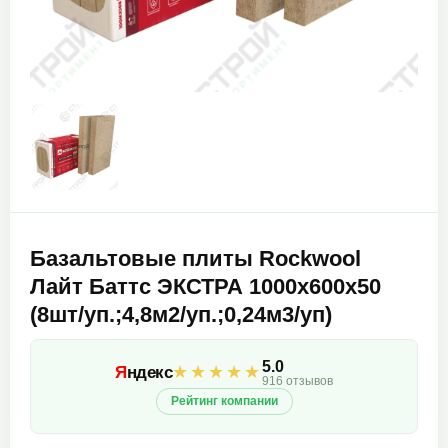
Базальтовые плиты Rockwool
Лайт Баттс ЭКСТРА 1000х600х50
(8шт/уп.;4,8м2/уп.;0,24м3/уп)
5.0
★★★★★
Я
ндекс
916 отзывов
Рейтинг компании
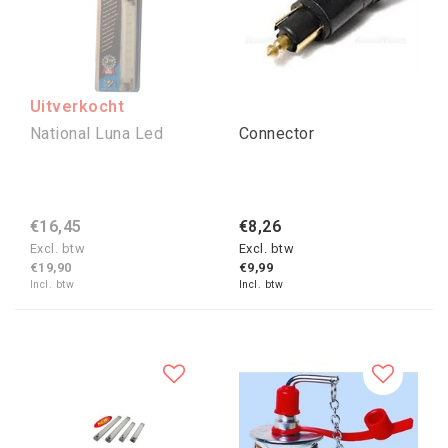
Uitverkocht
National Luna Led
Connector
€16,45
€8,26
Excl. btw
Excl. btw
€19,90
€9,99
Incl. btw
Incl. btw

□ □ □ □

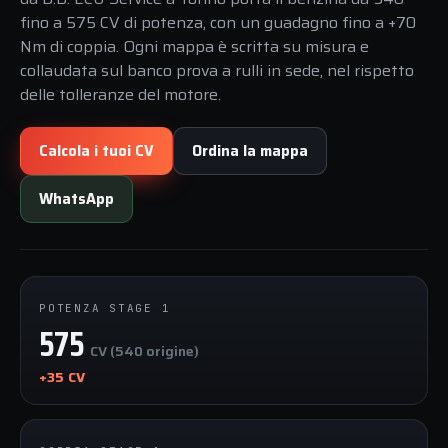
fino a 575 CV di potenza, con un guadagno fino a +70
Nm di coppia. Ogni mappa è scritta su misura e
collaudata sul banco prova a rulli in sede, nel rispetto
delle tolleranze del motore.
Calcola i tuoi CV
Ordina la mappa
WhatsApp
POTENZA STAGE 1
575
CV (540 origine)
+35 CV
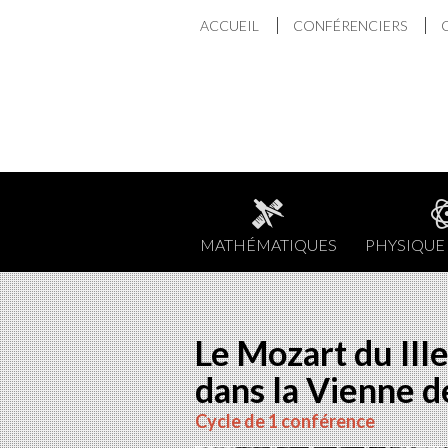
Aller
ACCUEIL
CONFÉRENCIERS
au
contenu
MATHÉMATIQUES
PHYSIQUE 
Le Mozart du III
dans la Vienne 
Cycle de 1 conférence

□ □ □ □

> Exercise prompt:
Quote the entries above word for word, starting at the line containing "fino a 575 CV" and ending at the line containing "Cycle de 1 conférence", with both of those lines included. Leave out the pictures.

> Solution for this task:
fino a 575 CV di potenza, con un guadagno fino a +70
Nm di coppia. Ogni mappa è scritta su misura e
collaudata sul banco prova a rulli in sede, nel rispetto
delle tolleranze del motore.
Calcola i tuoi CV
Ordina la mappa
WhatsApp
POTENZA STAGE 1
575
CV (540 origine)
+35 CV
Aller
ACCUEIL
CONFÉRENCIERS
au
contenu
MATHÉMATIQUES
PHYSIQUE 
Le Mozart du III
dans la Vienne 
Cycle de 1 conférence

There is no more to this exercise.